#### PROBLEM DESCRIPTION
Return all the entries below exactly, except for the images they hold.

#### PROVIDED MATERIAL
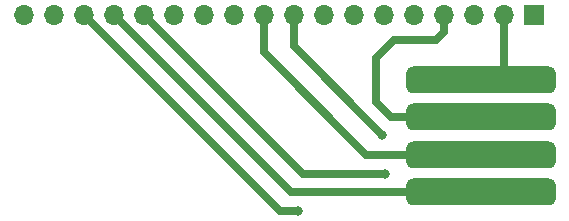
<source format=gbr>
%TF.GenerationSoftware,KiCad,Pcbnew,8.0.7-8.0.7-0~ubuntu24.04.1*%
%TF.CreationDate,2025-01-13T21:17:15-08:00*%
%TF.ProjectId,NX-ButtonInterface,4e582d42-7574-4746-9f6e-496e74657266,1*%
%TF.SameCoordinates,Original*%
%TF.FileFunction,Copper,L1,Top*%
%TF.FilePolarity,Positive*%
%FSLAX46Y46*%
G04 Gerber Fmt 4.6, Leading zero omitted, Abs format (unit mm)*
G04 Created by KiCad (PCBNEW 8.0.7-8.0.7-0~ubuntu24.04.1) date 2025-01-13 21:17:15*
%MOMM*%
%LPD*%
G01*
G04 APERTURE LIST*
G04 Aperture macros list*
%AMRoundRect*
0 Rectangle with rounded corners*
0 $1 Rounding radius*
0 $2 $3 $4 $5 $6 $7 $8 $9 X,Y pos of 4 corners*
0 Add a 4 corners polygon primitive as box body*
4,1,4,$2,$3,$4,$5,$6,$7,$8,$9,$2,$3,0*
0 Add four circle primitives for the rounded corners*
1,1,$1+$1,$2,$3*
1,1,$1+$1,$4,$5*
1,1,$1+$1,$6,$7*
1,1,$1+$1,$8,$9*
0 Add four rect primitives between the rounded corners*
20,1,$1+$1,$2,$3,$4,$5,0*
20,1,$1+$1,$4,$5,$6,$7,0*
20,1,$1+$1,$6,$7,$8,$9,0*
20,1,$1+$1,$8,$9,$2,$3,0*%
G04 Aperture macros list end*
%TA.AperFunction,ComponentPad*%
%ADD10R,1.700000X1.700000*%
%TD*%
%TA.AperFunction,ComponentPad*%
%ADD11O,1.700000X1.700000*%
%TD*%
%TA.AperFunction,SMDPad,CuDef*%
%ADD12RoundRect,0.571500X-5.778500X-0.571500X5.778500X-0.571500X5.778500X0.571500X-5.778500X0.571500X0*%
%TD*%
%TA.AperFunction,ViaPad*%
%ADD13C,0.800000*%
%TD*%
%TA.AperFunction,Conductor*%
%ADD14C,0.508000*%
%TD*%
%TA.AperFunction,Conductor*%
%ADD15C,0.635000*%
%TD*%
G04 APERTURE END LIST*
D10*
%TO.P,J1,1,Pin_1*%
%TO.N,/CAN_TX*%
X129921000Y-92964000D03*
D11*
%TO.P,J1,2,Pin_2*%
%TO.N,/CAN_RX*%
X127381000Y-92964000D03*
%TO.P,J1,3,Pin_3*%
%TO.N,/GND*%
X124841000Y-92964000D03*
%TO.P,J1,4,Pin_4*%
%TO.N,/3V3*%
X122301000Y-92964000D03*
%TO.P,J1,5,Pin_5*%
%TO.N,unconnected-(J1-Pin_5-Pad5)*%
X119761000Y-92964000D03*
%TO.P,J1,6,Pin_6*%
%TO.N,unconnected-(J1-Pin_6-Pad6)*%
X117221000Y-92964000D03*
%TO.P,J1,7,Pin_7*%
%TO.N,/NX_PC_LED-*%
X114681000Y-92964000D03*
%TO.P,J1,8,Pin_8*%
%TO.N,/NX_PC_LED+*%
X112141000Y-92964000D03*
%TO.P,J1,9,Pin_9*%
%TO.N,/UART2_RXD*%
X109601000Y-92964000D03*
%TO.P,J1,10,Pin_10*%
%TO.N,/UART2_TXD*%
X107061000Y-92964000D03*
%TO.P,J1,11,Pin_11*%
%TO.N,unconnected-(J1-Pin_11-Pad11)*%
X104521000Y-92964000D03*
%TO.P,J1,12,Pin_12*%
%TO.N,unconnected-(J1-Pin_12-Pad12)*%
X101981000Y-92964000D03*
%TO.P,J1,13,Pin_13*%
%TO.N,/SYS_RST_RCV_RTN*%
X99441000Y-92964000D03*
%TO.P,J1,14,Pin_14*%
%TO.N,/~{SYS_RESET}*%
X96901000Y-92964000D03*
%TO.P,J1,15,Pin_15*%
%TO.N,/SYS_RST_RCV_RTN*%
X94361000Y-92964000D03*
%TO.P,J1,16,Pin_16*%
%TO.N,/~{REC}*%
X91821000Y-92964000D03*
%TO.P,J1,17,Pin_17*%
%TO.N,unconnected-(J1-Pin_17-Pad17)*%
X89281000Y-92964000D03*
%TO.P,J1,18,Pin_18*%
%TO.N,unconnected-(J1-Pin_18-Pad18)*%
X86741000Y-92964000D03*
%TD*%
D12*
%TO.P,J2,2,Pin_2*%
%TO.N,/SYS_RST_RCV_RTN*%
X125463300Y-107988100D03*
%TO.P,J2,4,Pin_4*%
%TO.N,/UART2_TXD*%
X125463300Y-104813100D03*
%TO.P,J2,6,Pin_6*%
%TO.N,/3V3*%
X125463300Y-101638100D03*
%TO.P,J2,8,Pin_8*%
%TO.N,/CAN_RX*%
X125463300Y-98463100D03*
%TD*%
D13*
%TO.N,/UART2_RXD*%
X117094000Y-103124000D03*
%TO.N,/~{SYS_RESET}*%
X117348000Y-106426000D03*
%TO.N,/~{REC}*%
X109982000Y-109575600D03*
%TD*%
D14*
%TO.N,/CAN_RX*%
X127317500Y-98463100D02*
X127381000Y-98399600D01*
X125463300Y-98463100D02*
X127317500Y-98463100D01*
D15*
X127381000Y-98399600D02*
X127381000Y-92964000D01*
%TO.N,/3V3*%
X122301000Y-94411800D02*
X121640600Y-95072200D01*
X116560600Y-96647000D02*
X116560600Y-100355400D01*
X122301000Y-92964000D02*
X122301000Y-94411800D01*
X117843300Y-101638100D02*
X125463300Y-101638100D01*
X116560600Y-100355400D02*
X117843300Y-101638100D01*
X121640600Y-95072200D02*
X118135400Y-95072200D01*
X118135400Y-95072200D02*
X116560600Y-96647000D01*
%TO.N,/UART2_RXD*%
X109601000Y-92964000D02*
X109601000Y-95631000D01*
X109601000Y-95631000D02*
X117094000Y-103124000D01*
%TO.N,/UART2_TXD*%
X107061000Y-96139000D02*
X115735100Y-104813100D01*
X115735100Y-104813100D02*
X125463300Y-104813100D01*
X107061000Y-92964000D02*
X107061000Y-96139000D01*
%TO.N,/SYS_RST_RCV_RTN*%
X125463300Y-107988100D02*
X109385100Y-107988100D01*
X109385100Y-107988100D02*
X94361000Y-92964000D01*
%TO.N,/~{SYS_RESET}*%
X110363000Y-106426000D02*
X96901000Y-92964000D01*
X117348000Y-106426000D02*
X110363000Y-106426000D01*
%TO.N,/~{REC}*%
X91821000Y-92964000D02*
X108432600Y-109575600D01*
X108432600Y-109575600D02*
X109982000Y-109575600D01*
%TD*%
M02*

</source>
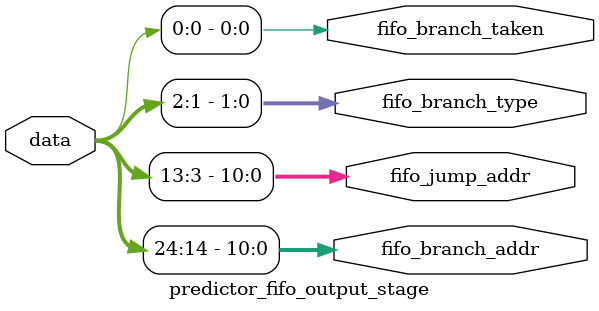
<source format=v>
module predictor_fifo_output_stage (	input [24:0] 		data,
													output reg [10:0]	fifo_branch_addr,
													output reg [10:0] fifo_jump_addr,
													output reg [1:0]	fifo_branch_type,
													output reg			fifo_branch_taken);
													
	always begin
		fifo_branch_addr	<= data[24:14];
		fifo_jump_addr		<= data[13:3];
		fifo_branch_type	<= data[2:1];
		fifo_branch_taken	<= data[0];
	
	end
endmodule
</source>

#### ANSWER FOR THIS EXERCISE
<source format=gbr>
%TF.GenerationSoftware,KiCad,Pcbnew,8.0.7-8.0.7-0~ubuntu24.04.1*%
%TF.CreationDate,2025-01-13T21:17:15-08:00*%
%TF.ProjectId,NX-ButtonInterface,4e582d42-7574-4746-9f6e-496e74657266,1*%
%TF.SameCoordinates,Original*%
%TF.FileFunction,Copper,L1,Top*%
%TF.FilePolarity,Positive*%
%FSLAX46Y46*%
G04 Gerber Fmt 4.6, Leading zero omitted, Abs format (unit mm)*
G04 Created by KiCad (PCBNEW 8.0.7-8.0.7-0~ubuntu24.04.1) date 2025-01-13 21:17:15*
%MOMM*%
%LPD*%
G01*
G04 APERTURE LIST*
G04 Aperture macros list*
%AMRoundRect*
0 Rectangle with rounded corners*
0 $1 Rounding radius*
0 $2 $3 $4 $5 $6 $7 $8 $9 X,Y pos of 4 corners*
0 Add a 4 corners polygon primitive as box body*
4,1,4,$2,$3,$4,$5,$6,$7,$8,$9,$2,$3,0*
0 Add four circle primitives for the rounded corners*
1,1,$1+$1,$2,$3*
1,1,$1+$1,$4,$5*
1,1,$1+$1,$6,$7*
1,1,$1+$1,$8,$9*
0 Add four rect primitives between the rounded corners*
20,1,$1+$1,$2,$3,$4,$5,0*
20,1,$1+$1,$4,$5,$6,$7,0*
20,1,$1+$1,$6,$7,$8,$9,0*
20,1,$1+$1,$8,$9,$2,$3,0*%
G04 Aperture macros list end*
%TA.AperFunction,ComponentPad*%
%ADD10R,1.700000X1.700000*%
%TD*%
%TA.AperFunction,ComponentPad*%
%ADD11O,1.700000X1.700000*%
%TD*%
%TA.AperFunction,SMDPad,CuDef*%
%ADD12RoundRect,0.571500X-5.778500X-0.571500X5.778500X-0.571500X5.778500X0.571500X-5.778500X0.571500X0*%
%TD*%
%TA.AperFunction,ViaPad*%
%ADD13C,0.800000*%
%TD*%
%TA.AperFunction,Conductor*%
%ADD14C,0.508000*%
%TD*%
%TA.AperFunction,Conductor*%
%ADD15C,0.635000*%
%TD*%
G04 APERTURE END LIST*
D10*
%TO.P,J1,1,Pin_1*%
%TO.N,/CAN_TX*%
X129921000Y-92964000D03*
D11*
%TO.P,J1,2,Pin_2*%
%TO.N,/CAN_RX*%
X127381000Y-92964000D03*
%TO.P,J1,3,Pin_3*%
%TO.N,/GND*%
X124841000Y-92964000D03*
%TO.P,J1,4,Pin_4*%
%TO.N,/3V3*%
X122301000Y-92964000D03*
%TO.P,J1,5,Pin_5*%
%TO.N,unconnected-(J1-Pin_5-Pad5)*%
X119761000Y-92964000D03*
%TO.P,J1,6,Pin_6*%
%TO.N,unconnected-(J1-Pin_6-Pad6)*%
X117221000Y-92964000D03*
%TO.P,J1,7,Pin_7*%
%TO.N,/NX_PC_LED-*%
X114681000Y-92964000D03*
%TO.P,J1,8,Pin_8*%
%TO.N,/NX_PC_LED+*%
X112141000Y-92964000D03*
%TO.P,J1,9,Pin_9*%
%TO.N,/UART2_RXD*%
X109601000Y-92964000D03*
%TO.P,J1,10,Pin_10*%
%TO.N,/UART2_TXD*%
X107061000Y-92964000D03*
%TO.P,J1,11,Pin_11*%
%TO.N,unconnected-(J1-Pin_11-Pad11)*%
X104521000Y-92964000D03*
%TO.P,J1,12,Pin_12*%
%TO.N,unconnected-(J1-Pin_12-Pad12)*%
X101981000Y-92964000D03*
%TO.P,J1,13,Pin_13*%
%TO.N,/SYS_RST_RCV_RTN*%
X99441000Y-92964000D03*
%TO.P,J1,14,Pin_14*%
%TO.N,/~{SYS_RESET}*%
X96901000Y-92964000D03*
%TO.P,J1,15,Pin_15*%
%TO.N,/SYS_RST_RCV_RTN*%
X94361000Y-92964000D03*
%TO.P,J1,16,Pin_16*%
%TO.N,/~{REC}*%
X91821000Y-92964000D03*
%TO.P,J1,17,Pin_17*%
%TO.N,unconnected-(J1-Pin_17-Pad17)*%
X89281000Y-92964000D03*
%TO.P,J1,18,Pin_18*%
%TO.N,unconnected-(J1-Pin_18-Pad18)*%
X86741000Y-92964000D03*
%TD*%
D12*
%TO.P,J2,2,Pin_2*%
%TO.N,/SYS_RST_RCV_RTN*%
X125463300Y-107988100D03*
%TO.P,J2,4,Pin_4*%
%TO.N,/UART2_TXD*%
X125463300Y-104813100D03*
%TO.P,J2,6,Pin_6*%
%TO.N,/3V3*%
X125463300Y-101638100D03*
%TO.P,J2,8,Pin_8*%
%TO.N,/CAN_RX*%
X125463300Y-98463100D03*
%TD*%
D13*
%TO.N,/UART2_RXD*%
X117094000Y-103124000D03*
%TO.N,/~{SYS_RESET}*%
X117348000Y-106426000D03*
%TO.N,/~{REC}*%
X109982000Y-109575600D03*
%TD*%
D14*
%TO.N,/CAN_RX*%
X127317500Y-98463100D02*
X127381000Y-98399600D01*
X125463300Y-98463100D02*
X127317500Y-98463100D01*
D15*
X127381000Y-98399600D02*
X127381000Y-92964000D01*
%TO.N,/3V3*%
X122301000Y-94411800D02*
X121640600Y-95072200D01*
X116560600Y-96647000D02*
X116560600Y-100355400D01*
X122301000Y-92964000D02*
X122301000Y-94411800D01*
X117843300Y-101638100D02*
X125463300Y-101638100D01*
X116560600Y-100355400D02*
X117843300Y-101638100D01*
X121640600Y-95072200D02*
X118135400Y-95072200D01*
X118135400Y-95072200D02*
X116560600Y-96647000D01*
%TO.N,/UART2_RXD*%
X109601000Y-92964000D02*
X109601000Y-95631000D01*
X109601000Y-95631000D02*
X117094000Y-103124000D01*
%TO.N,/UART2_TXD*%
X107061000Y-96139000D02*
X115735100Y-104813100D01*
X115735100Y-104813100D02*
X125463300Y-104813100D01*
X107061000Y-92964000D02*
X107061000Y-96139000D01*
%TO.N,/SYS_RST_RCV_RTN*%
X125463300Y-107988100D02*
X109385100Y-107988100D01*
X109385100Y-107988100D02*
X94361000Y-92964000D01*
%TO.N,/~{SYS_RESET}*%
X110363000Y-106426000D02*
X96901000Y-92964000D01*
X117348000Y-106426000D02*
X110363000Y-106426000D01*
%TO.N,/~{REC}*%
X91821000Y-92964000D02*
X108432600Y-109575600D01*
X108432600Y-109575600D02*
X109982000Y-109575600D01*
%TD*%
M02*

</source>
<source format=v>
module predictor_fifo_output_stage (	input [24:0] 		data,
													output reg [10:0]	fifo_branch_addr,
													output reg [10:0] fifo_jump_addr,
													output reg [1:0]	fifo_branch_type,
													output reg			fifo_branch_taken);
													
	always begin
		fifo_branch_addr	<= data[24:14];
		fifo_jump_addr		<= data[13:3];
		fifo_branch_type	<= data[2:1];
		fifo_branch_taken	<= data[0];
	
	end
endmodule
</source>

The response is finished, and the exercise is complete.